**Directions for this task**: Every line holding the string "centimetres" should be copied out of the listing.
Entries shown: Begin
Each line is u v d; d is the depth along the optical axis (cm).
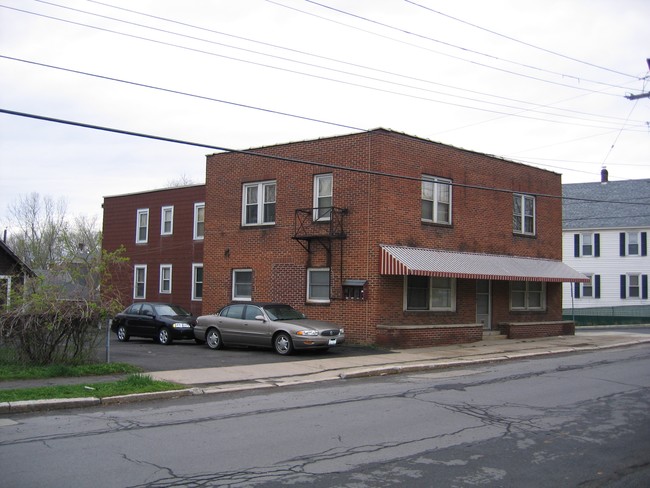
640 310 4069
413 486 629
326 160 2198
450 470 686
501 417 974
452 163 2323
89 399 1064
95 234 5244
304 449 770
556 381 1384
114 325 2386
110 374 1348
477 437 840
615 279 4288
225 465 696
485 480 654
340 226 2125
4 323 1338
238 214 2433
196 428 889
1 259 2344
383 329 2017
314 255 2195
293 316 1934
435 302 2238
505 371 1578
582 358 1917
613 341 2469
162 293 3247
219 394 1208
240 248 2414
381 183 2061
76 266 1512
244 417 973
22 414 990
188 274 3145
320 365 1595
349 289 2095
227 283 2444
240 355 1814
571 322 2791
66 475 652
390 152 2100
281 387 1306
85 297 1433
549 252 2759
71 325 1401
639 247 4219
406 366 1588
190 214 3173
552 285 2773
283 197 2303
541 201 2738
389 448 778
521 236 2611
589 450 780
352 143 2131
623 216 4341
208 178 2541
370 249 2058
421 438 832
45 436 834
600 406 1070
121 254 3419
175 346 2116
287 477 653
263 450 764
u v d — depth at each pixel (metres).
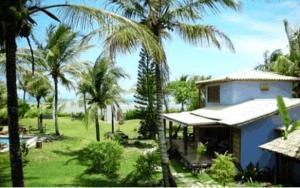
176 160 22.36
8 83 9.14
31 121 47.47
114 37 11.97
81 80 30.06
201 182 16.30
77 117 54.88
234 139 18.89
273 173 17.27
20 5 8.93
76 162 20.69
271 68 36.16
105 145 18.23
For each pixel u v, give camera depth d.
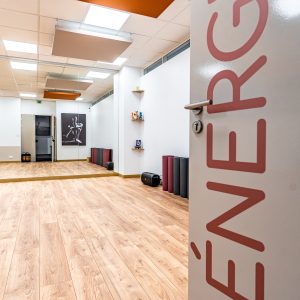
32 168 8.91
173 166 4.87
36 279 1.94
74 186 5.73
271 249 0.79
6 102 10.68
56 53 4.97
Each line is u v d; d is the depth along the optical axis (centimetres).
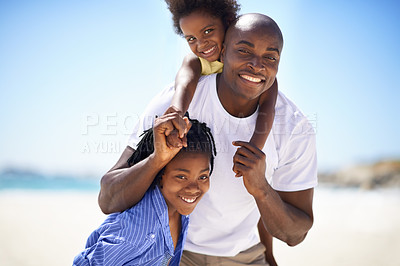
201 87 236
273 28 210
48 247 808
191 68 242
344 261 702
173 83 240
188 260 241
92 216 1172
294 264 680
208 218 235
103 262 189
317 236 888
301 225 232
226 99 227
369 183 2022
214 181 231
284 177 243
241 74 209
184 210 208
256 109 233
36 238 882
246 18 216
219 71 250
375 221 1076
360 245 814
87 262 192
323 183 2083
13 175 2366
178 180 204
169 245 208
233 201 234
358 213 1208
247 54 208
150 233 201
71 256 744
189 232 238
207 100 232
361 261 703
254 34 207
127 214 202
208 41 248
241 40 208
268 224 223
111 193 208
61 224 1045
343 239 863
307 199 243
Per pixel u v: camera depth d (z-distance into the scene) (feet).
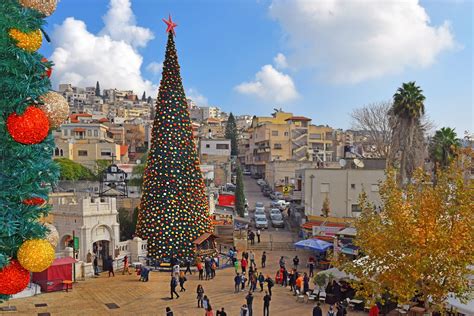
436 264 58.54
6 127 31.76
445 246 57.31
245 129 526.57
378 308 78.02
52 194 147.13
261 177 367.86
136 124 396.37
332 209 165.17
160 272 115.75
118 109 636.07
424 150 198.29
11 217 32.50
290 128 349.00
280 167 293.23
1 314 75.56
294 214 196.13
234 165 354.74
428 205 60.95
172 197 124.77
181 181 126.72
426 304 61.98
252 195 288.71
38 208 34.45
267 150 347.77
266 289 97.91
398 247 61.05
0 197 32.40
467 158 77.20
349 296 86.43
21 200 33.24
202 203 130.21
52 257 34.12
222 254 136.87
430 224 58.90
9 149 32.48
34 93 31.78
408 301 67.26
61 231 114.42
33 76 32.27
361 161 173.68
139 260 120.57
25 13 31.53
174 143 127.95
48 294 90.12
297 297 88.12
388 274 61.31
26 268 33.24
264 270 118.32
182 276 96.22
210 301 87.97
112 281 103.14
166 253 121.70
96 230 113.50
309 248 113.60
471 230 57.98
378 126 226.38
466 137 112.88
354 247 108.58
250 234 153.79
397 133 172.24
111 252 116.98
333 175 165.99
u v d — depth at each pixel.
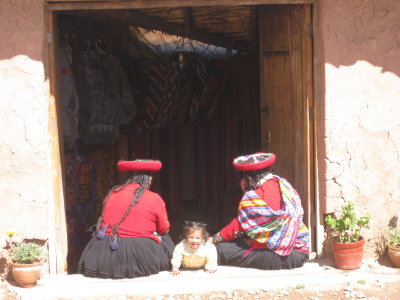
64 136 5.77
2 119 4.91
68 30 6.36
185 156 7.59
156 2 5.00
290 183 5.64
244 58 7.98
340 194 5.19
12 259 4.91
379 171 5.21
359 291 4.69
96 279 4.99
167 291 4.74
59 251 5.14
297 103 5.46
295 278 4.93
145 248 4.97
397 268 5.14
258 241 5.05
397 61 5.14
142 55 7.15
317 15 5.11
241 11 6.51
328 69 5.07
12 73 4.88
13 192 4.96
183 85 7.40
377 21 5.09
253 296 4.66
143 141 7.09
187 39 7.36
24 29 4.85
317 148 5.23
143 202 5.04
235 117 8.04
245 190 5.25
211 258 5.07
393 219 5.27
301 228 5.15
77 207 6.26
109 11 5.95
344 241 5.11
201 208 7.85
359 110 5.14
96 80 6.28
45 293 4.75
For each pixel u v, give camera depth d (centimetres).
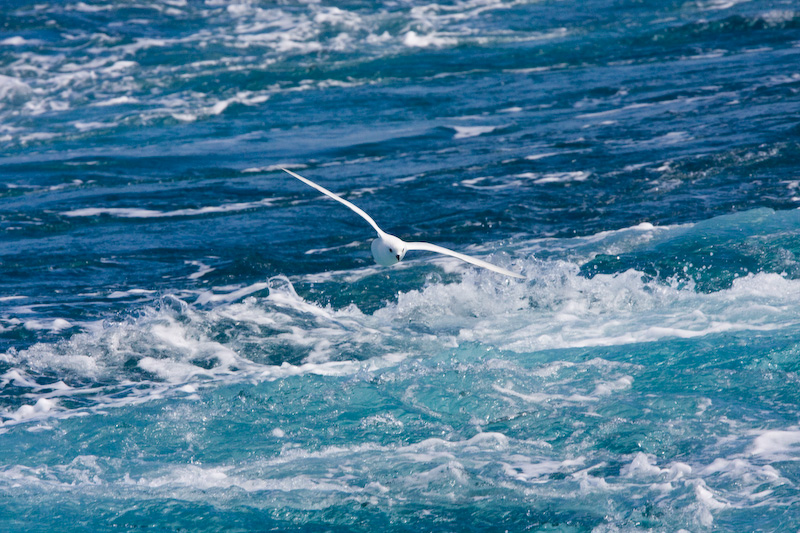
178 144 6272
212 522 2269
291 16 9781
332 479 2450
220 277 4019
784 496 2177
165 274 4075
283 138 6316
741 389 2798
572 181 4950
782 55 7512
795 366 2916
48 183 5512
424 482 2409
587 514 2206
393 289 3816
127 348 3344
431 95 7181
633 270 3697
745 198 4438
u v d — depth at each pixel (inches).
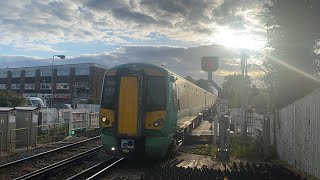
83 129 1153.4
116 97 518.9
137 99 513.3
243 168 470.9
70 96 3144.7
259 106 1280.8
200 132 938.7
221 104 631.8
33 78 3408.0
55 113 1014.4
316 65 787.4
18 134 730.8
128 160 576.4
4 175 460.4
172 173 385.1
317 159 393.7
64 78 3206.2
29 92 3417.8
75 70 3164.4
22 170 497.4
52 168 486.0
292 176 399.2
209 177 379.9
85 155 620.4
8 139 658.8
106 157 622.8
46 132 944.9
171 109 541.6
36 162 565.3
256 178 398.6
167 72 538.6
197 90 1101.1
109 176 461.1
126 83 518.9
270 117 717.9
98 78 3157.0
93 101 2415.1
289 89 797.2
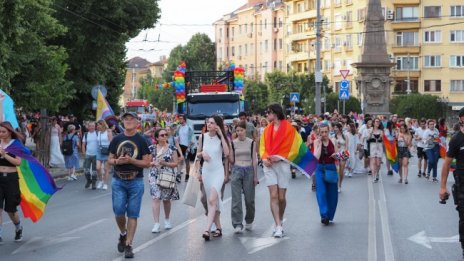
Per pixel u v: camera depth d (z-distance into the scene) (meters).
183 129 24.45
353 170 27.03
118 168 10.38
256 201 17.94
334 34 93.00
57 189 12.88
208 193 11.98
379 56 46.75
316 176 13.75
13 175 11.84
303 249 10.96
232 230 13.02
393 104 69.06
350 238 12.02
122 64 47.88
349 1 90.00
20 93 27.97
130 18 39.66
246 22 119.31
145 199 18.61
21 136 12.08
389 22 86.44
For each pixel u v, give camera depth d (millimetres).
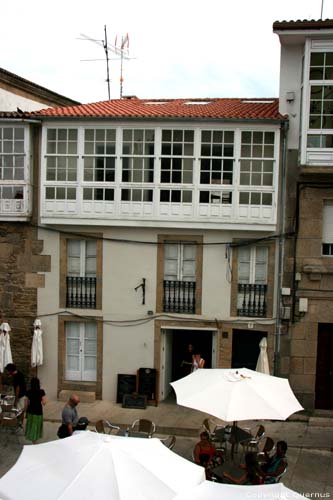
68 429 11906
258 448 13156
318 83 14781
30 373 17047
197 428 14508
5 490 7289
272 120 15219
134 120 15789
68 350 17078
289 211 15539
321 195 15328
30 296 16922
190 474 7957
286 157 15508
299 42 15359
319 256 15383
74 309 16750
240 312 16109
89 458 7734
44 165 16297
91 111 16641
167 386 17234
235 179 15586
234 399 10586
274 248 15719
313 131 14828
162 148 15875
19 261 16891
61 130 16234
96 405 16312
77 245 16875
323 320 15516
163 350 16688
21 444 13383
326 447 13516
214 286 16141
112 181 16078
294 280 15570
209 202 15727
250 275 16078
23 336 17016
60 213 16281
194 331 18094
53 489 7227
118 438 8602
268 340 15852
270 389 11109
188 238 16172
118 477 7410
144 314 16469
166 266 16500
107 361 16688
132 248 16438
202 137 15695
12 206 16453
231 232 15961
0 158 16500
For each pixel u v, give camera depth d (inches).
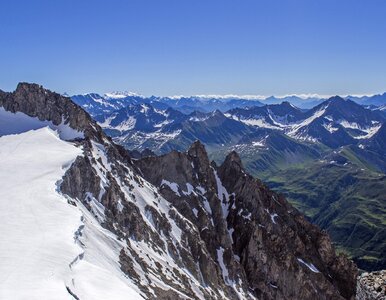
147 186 6560.0
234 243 7288.4
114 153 6574.8
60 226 2891.2
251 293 6446.9
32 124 6889.8
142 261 3865.7
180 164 7859.3
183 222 6289.4
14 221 2903.5
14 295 1867.6
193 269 5492.1
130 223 4825.3
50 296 1887.3
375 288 1157.1
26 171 4200.3
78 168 4525.1
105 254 3134.8
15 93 7509.8
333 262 7800.2
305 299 6471.5
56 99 7244.1
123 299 2086.6
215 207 7618.1
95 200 4510.3
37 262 2240.4
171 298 3491.6
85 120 6619.1
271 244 7037.4
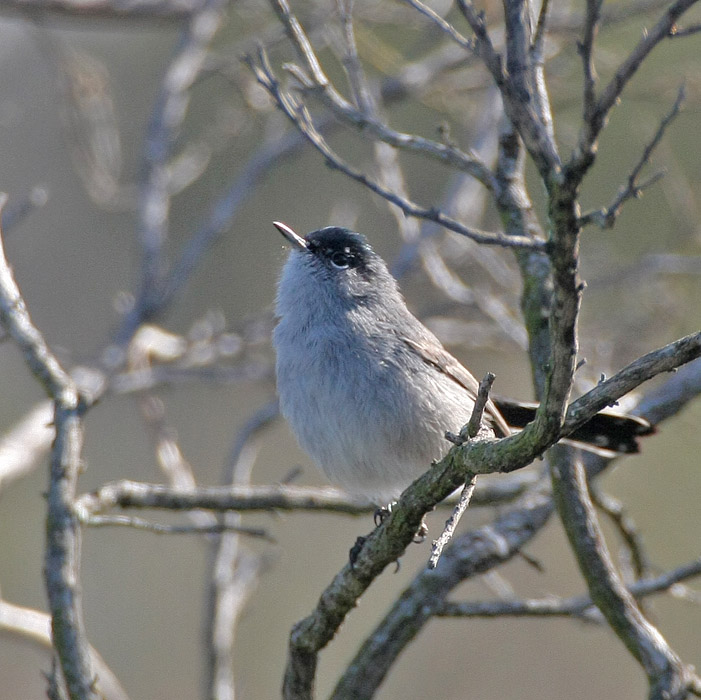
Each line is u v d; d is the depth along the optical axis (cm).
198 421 1602
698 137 1358
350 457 792
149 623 1451
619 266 1281
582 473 718
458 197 1194
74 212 1614
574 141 1220
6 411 1484
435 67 1281
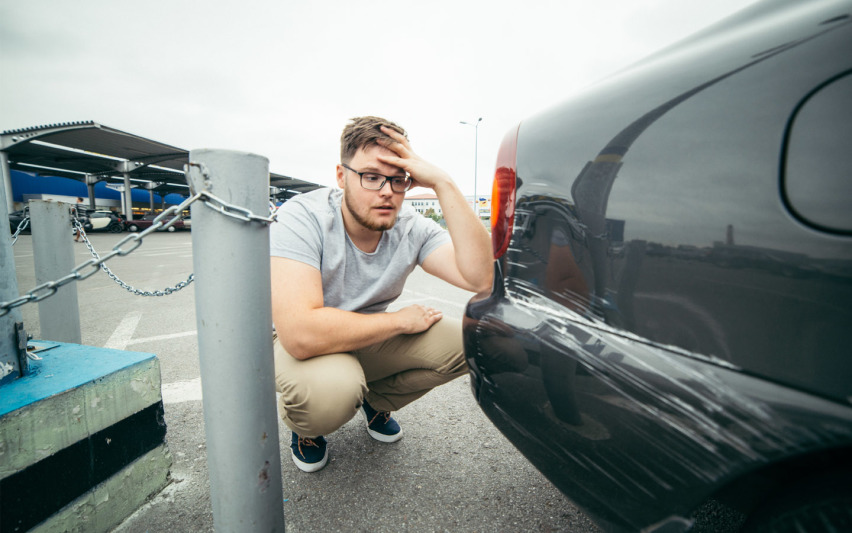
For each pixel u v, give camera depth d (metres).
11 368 1.17
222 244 0.78
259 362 0.85
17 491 1.04
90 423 1.21
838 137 0.53
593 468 0.76
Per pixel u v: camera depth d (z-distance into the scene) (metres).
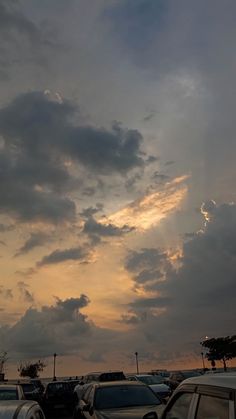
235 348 59.12
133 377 23.12
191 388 4.29
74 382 25.61
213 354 59.59
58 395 21.22
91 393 10.18
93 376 23.39
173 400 4.68
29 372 69.00
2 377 48.25
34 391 21.23
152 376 23.12
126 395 9.80
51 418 20.09
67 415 21.14
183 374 24.80
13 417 4.82
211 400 3.77
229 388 3.52
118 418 8.35
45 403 21.12
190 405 4.15
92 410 9.18
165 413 4.79
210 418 3.69
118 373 23.09
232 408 3.34
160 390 19.83
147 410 8.88
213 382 3.88
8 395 12.92
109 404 9.40
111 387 10.18
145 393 9.98
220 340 59.72
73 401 21.09
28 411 5.03
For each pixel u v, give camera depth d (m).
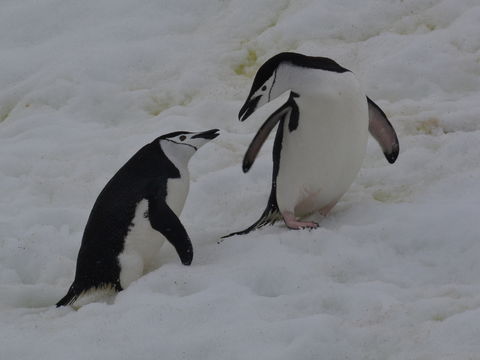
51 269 19.23
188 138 18.22
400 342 13.62
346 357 13.46
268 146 24.88
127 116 28.75
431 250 17.56
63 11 34.25
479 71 27.28
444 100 26.30
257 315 14.95
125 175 17.94
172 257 18.72
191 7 33.44
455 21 29.38
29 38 33.66
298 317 14.88
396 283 16.47
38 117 28.70
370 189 21.28
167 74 30.19
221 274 16.83
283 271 16.69
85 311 15.89
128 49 31.19
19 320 16.45
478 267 16.62
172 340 14.13
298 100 18.28
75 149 26.08
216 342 13.98
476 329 13.47
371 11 30.56
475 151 21.89
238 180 22.81
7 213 22.34
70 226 21.45
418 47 28.09
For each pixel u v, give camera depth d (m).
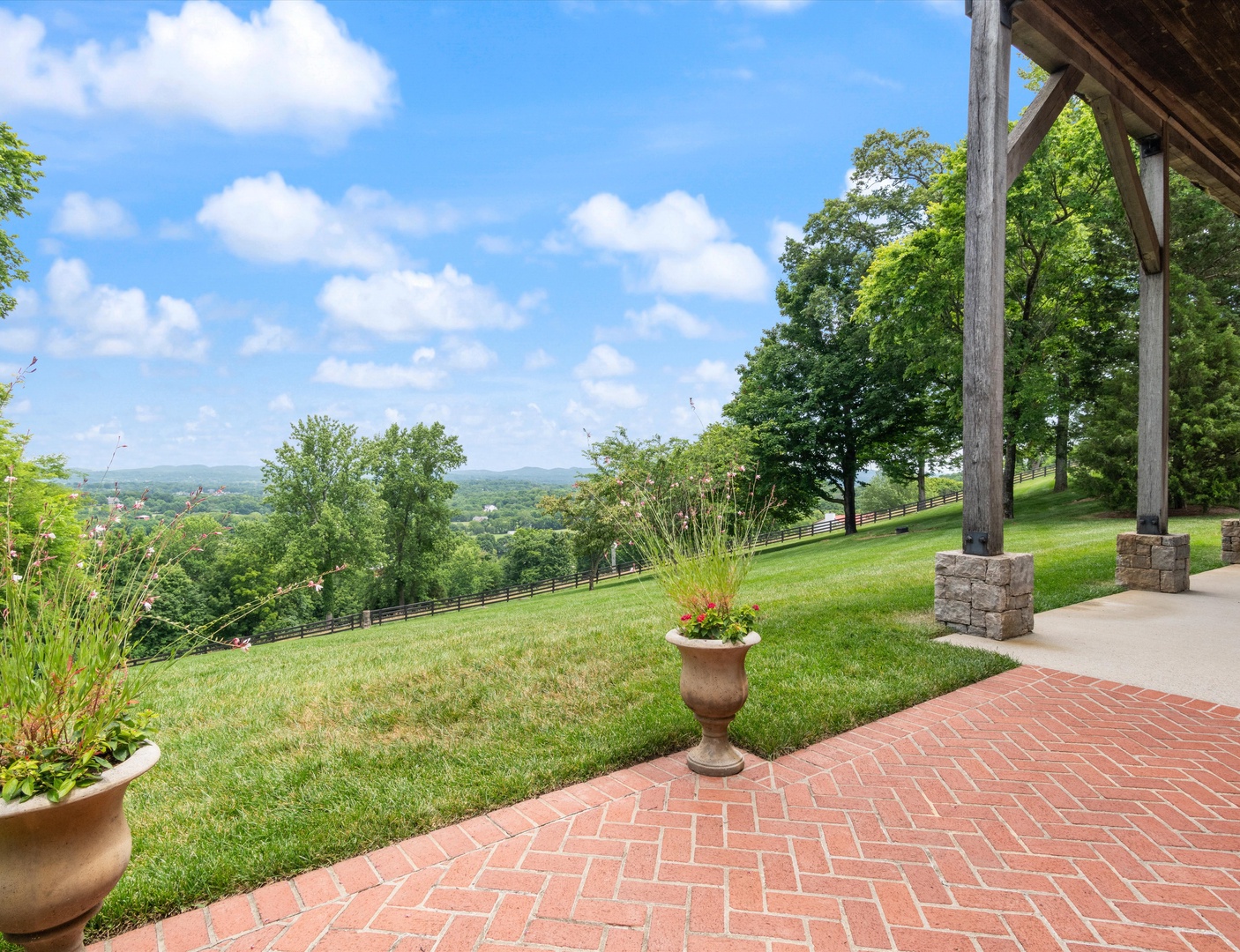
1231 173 10.00
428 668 6.00
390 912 2.45
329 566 33.19
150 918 2.51
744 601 9.06
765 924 2.31
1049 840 2.81
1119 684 4.91
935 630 6.42
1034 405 18.06
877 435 25.17
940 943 2.20
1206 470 17.22
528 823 3.06
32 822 1.74
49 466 6.33
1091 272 19.09
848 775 3.47
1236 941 2.18
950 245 17.52
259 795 3.54
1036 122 6.55
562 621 9.48
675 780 3.47
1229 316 19.66
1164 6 6.33
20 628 1.94
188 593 31.89
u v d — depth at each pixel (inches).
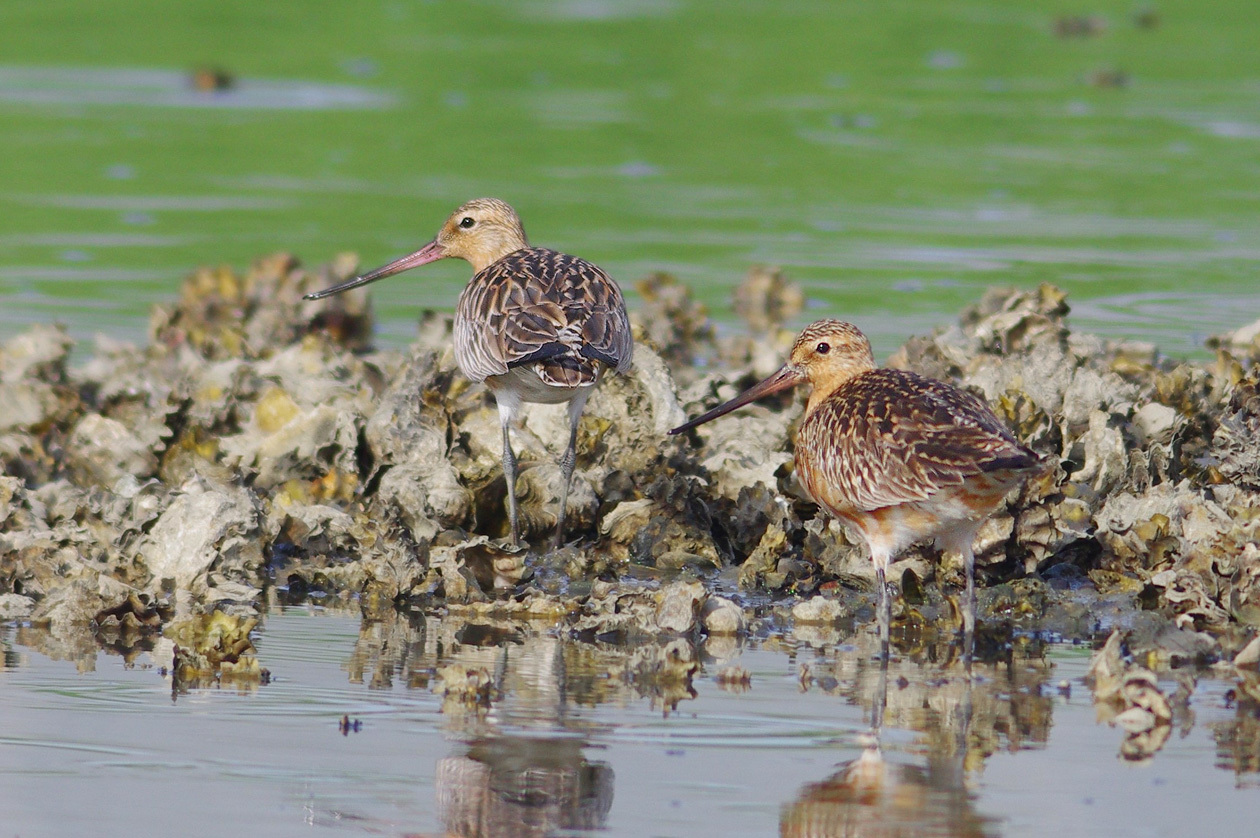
Entries shown: End
**Reply**:
Each line is u v d; d is the depth along the optical axis (centimetres).
For each pixel u v, give camera depth d (centimetres).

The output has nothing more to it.